**GOAL OF THE EXERCISE**
Set down, word for word, the stretch of the API security guide below from "This guide is" through "provides the fixes.".

### PAGE EXCERPT ###

Your API does the real work. The web frontend is a pretty face; the mobile app is a convenient wrapper. But the API handles authentication, serves data, processes transactions, and enforces business logic. And attackers know this. They skip the frontend entirely, fire up Burp Suite or a Python script, and talk directly to your API — probing for missing authorization checks, iterating through object IDs, and hammering authentication endpoints with credential lists. If your API isn’t hardened, the frontend security controls are decorative.
This guide is the practical checklist. Every item is specific, actionable, and testable. The OWASP API Security Top 10 provides the threat model — this guide provides the fixes.

### INFORMATION SHOWN ###

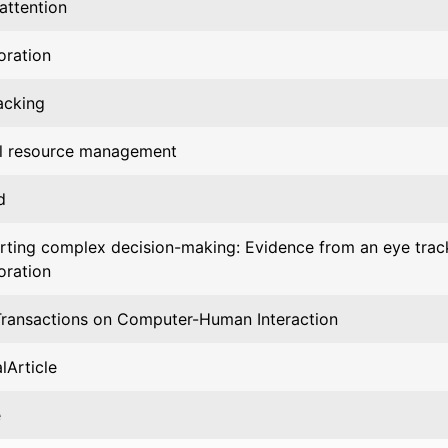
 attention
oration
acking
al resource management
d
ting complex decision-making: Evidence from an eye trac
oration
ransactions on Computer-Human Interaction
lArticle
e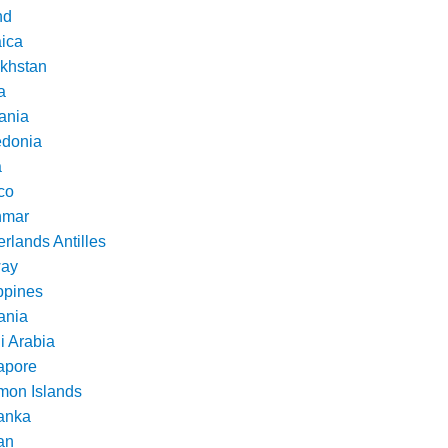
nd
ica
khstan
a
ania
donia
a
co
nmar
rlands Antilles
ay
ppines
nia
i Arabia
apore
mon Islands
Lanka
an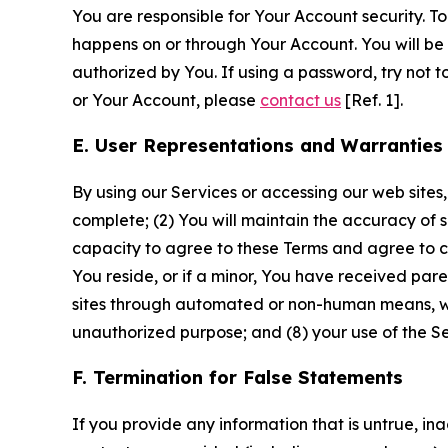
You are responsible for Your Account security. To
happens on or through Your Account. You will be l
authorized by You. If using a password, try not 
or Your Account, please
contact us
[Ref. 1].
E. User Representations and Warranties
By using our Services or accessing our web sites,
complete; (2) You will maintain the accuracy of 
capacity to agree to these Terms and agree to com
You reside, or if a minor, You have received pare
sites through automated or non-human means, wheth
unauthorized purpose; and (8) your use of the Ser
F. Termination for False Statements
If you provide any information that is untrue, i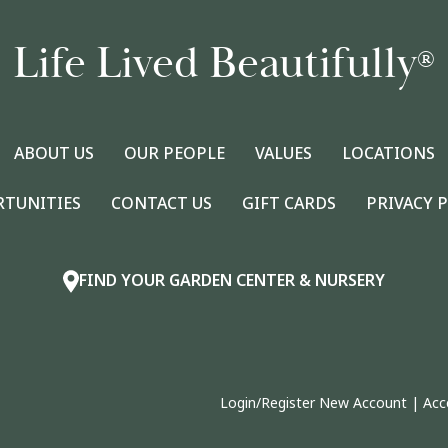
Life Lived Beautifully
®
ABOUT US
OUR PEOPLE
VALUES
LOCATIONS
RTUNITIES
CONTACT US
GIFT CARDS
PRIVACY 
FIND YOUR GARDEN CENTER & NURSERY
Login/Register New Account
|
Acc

###

**SOLUTION TO THIS TASK**
This guide is the practical checklist. Every item is specific, actionable, and testable. The OWASP API Security Top 10 provides the threat model — this guide provides the fixes.